Debate over the tenure system in US academic medicine rages on.24–30 Many thought leaders suggest that academic freedom is under grave threat in terms of the acquisition of new knowledge and its dissemination toward educating the citizenry in a democratic society through research and teaching.27 Additionally, as AMIs struggle to meet their missions coupled with worsening constriction of revenue and resources, reform of tenure policies and procedures will continue to be analyzed for possible change. Supporters of the tenure system posit that protection of academic autonomy provides insulation from being terminated from employment which does not fall under the rubric of the First Amendment of the US Constitution.1,31 It would be prudent and befitting that the award of tenure as well as mandatory post-tenure review31 be scrutinized and have more stringent guidelines that should be followed with rigor and transparency. Revamping Promotion and Tenure Committee constructs to include participation and membership of all faculty prototypes including clinicians, educators, and researchers is highly desirable as opposed to creating “silos” among faculty prototypes. There is a dire need for comparable guidelines across US AMIs, although this is an ambitious goal.

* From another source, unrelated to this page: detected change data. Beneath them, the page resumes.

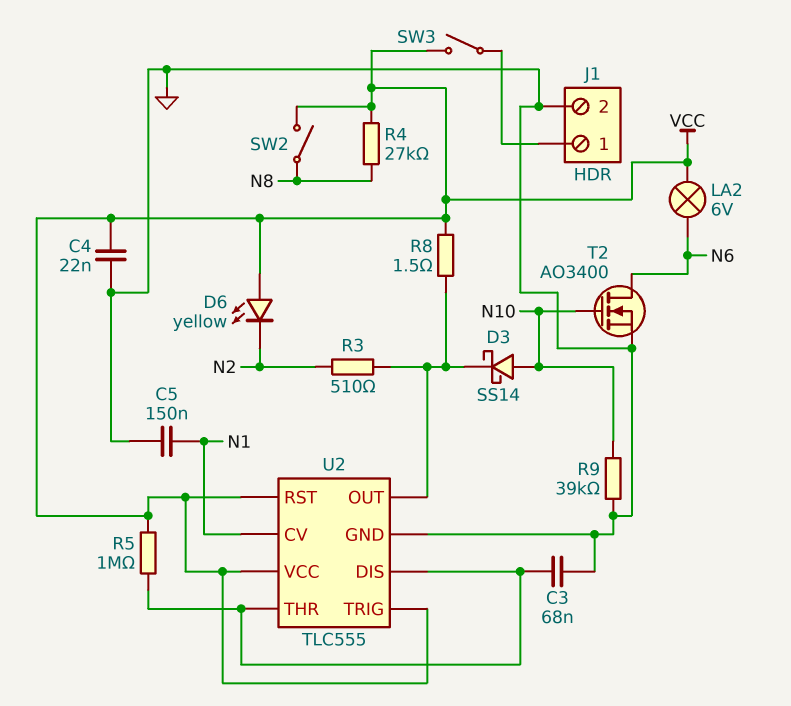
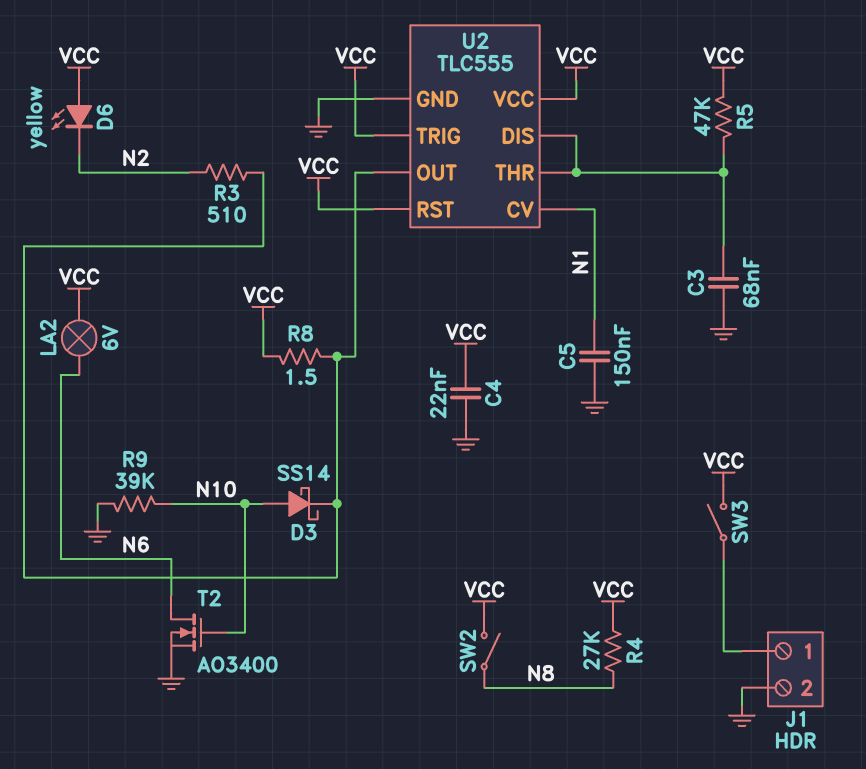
R5: 1M (U2/DIS, VCC) -> 47k (U2/DIS, VCC)

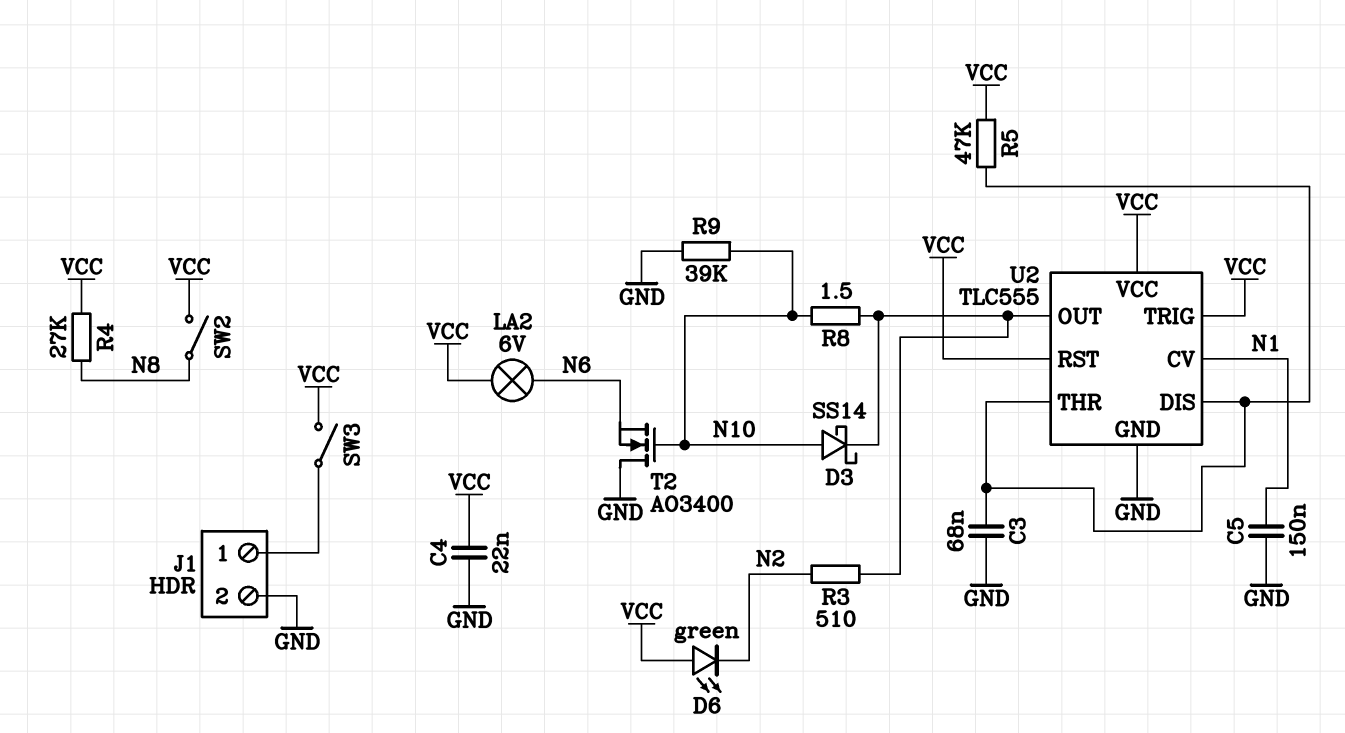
D6: LED yellow (A VCC, K N2) -> LED green (A VCC, K N2)
R8: 1.5 (U2/OUT, VCC) -> 1.5 (N10, U2/OUT)
T2: NMOS AO3400 (G N10, D N6, S GND) -> NMOS AO3400 (G N10, D GND, S N6)

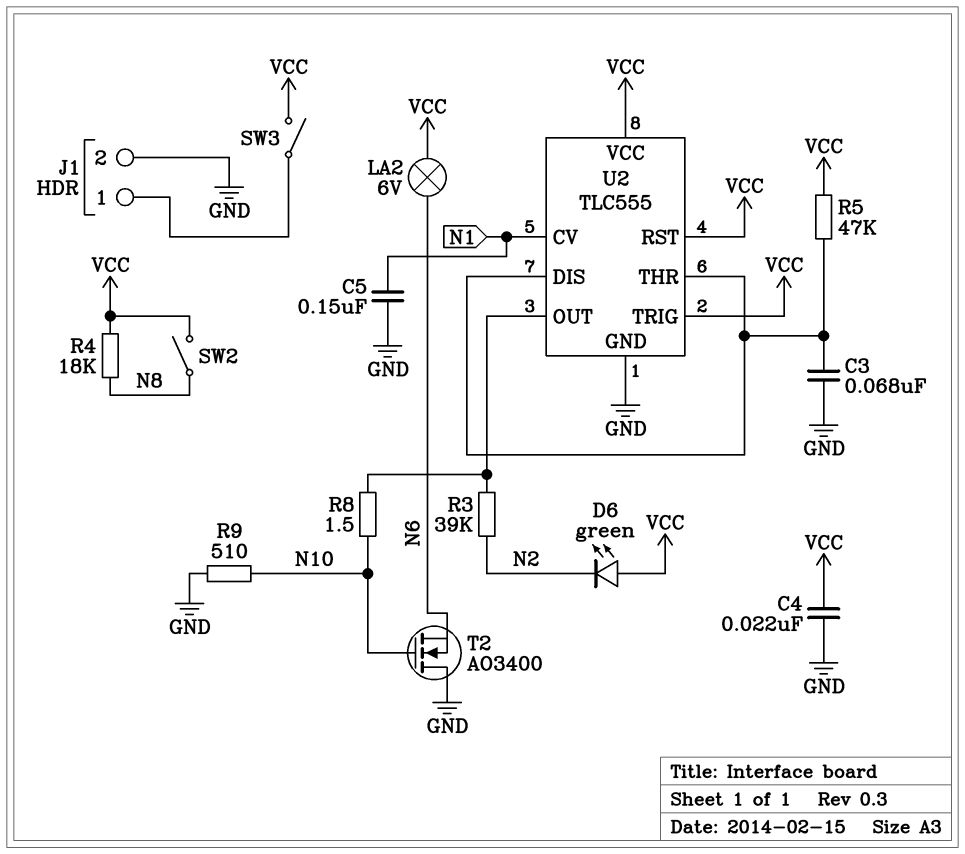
D3: schottky SS14 (A N10, K U2/OUT) -> none
R3: 510 (N2, U2/OUT) -> 39k (N2, U2/OUT)
R4: 27k (N8, VCC) -> 18k (N8, VCC)
R9: 39k (GND, N10) -> 510 (GND, N10)

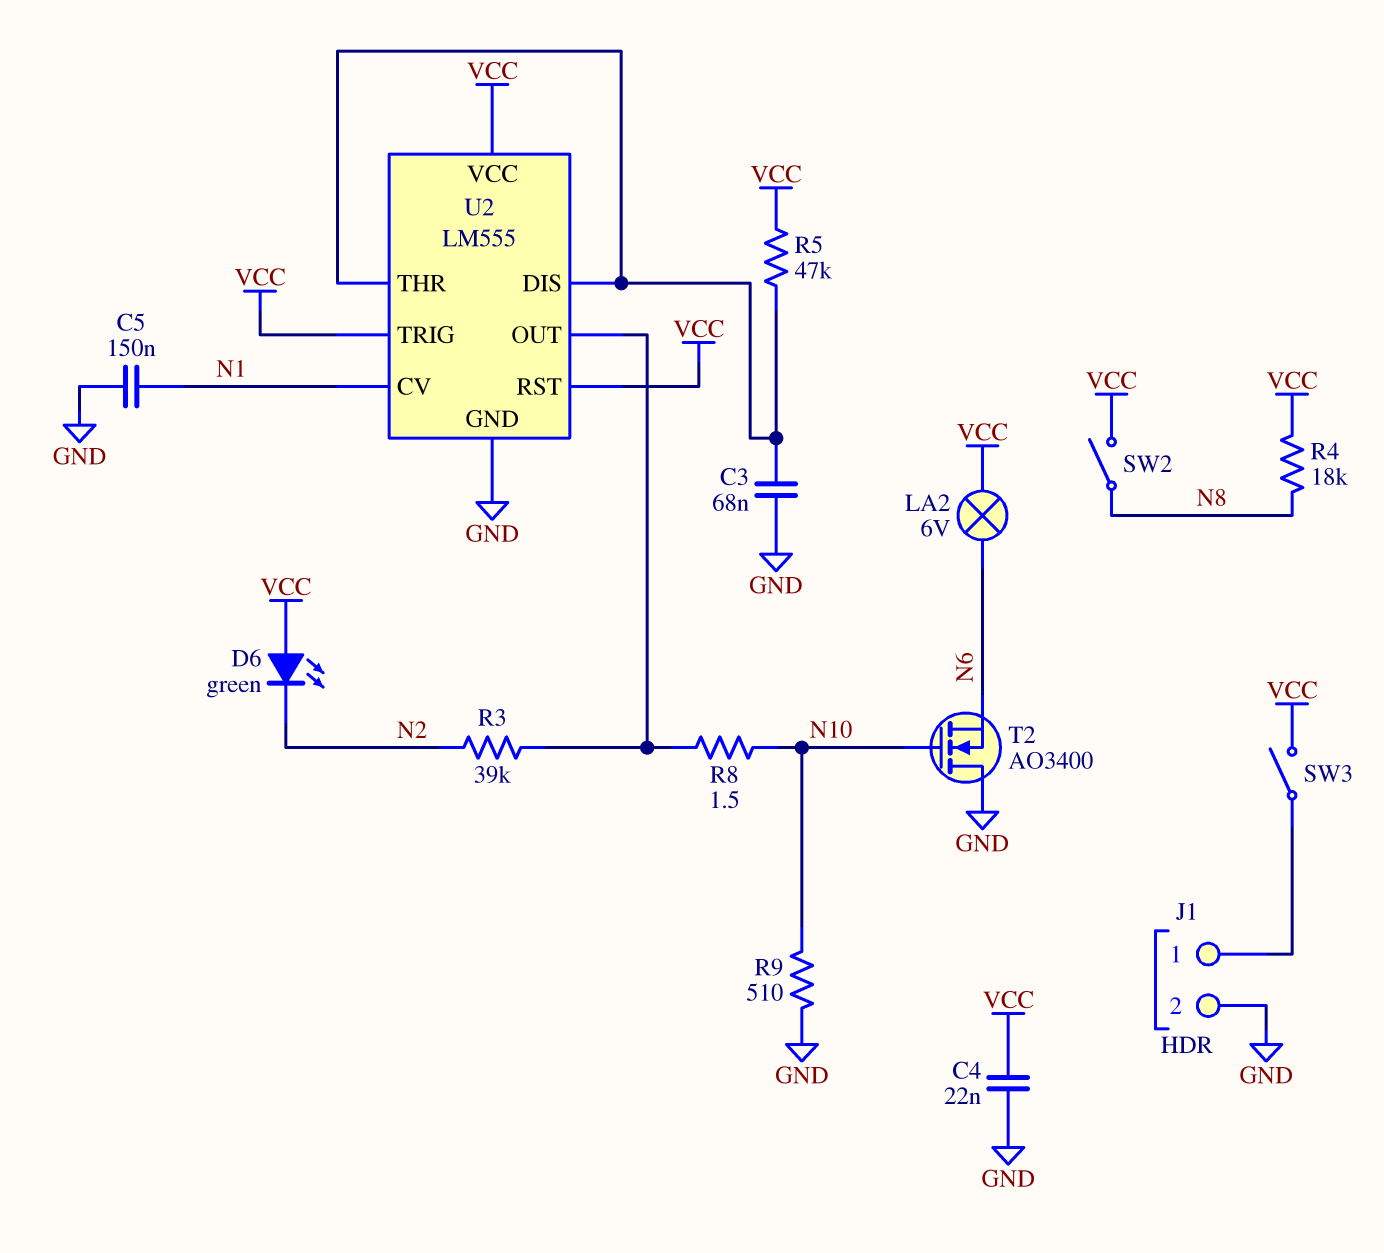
U2: TLC555 -> LM555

The case against abolishing the tenure system is that it provides faculty rights to certain due process guarantees that protect them from nepotism, discrimination, cronyism, ineptitude, and unfair termination of employment. Administrators and leadership of AMIs require a system that is fair, equitable, transparent, and fiscally responsible to meet the needs of AMIs in fulfilling their academic mission(s) that in turn will have significant positive downstream effect in circumventing the challenges of the changing terrain of US healthcare and academic medicine. To stave off an “us versus them” mentality,22 it is critical that duly elected representatives—eg, faculty senate and senior institutional academic leadership—participate in a dialogue with AMI administration to address unsubstantiated concerns about the tenure system and faculty employment. Similarly, state and federal legislative bodies should join in this debate and bring about iterative as opposed to tectonic or precipitous changes to the tenure system in US AMIs. Additionally, some lessons for US AMIs can be extrapolated from challenges being encountered in academic institutions in Europe. For example, three of the ten European countries (France, Spain, and the UK) do not have an academic tenure track, while seven countries (Belgium, Finland, Germany, Italy, The Netherlands, Sweden, Switzerland) have continued a tenure system since the turn of the century.32 The League of European Research Universities (LERU) has recommended that traditional academic career paths be expanded to be more innovative with development of alternate tracks that offer attractive positions for researchers and educators through merit-based recruitment with term limits and rigorous performance evaluations. This system would allow for easier academic mobility between universities and other sectors of society (eg, pharma, and other private enterprises). It has been posited and inferred from the European experience that the traditional academic career in general is marred with many uncertainties that deters viable candidates from pursuing such a career with derisory compensation, and job insecurities. All these factors have a cumulative deleterious effect on faculty recruitment and retention in academic medicine33 akin to US AMIs.

Conclusions

The tenure system in academic medicine is a long-standing tradition deeply rooted in the concepts of freedom of thought and self-expression. While there is anticipation of continuing enthusiastic debate on the value of the tenure system due to tectonic changes in healthcare and the rapidly evolving terrain of academic medicine, it is likely that the tenure system will endure in US AMIs for the foreseeable future. However, evolutionary iterative changes are also likely despite resistance from the academic medical community owing to the economic realities of healthcare coupled with generational shifts embedded in pragmatism as opposed to tradition and historical precedent. Such changes will require legislative and administrative cooperation that is acceptable to the academic community at large.

Disclosure

The author reports no conflicts of interest in this work.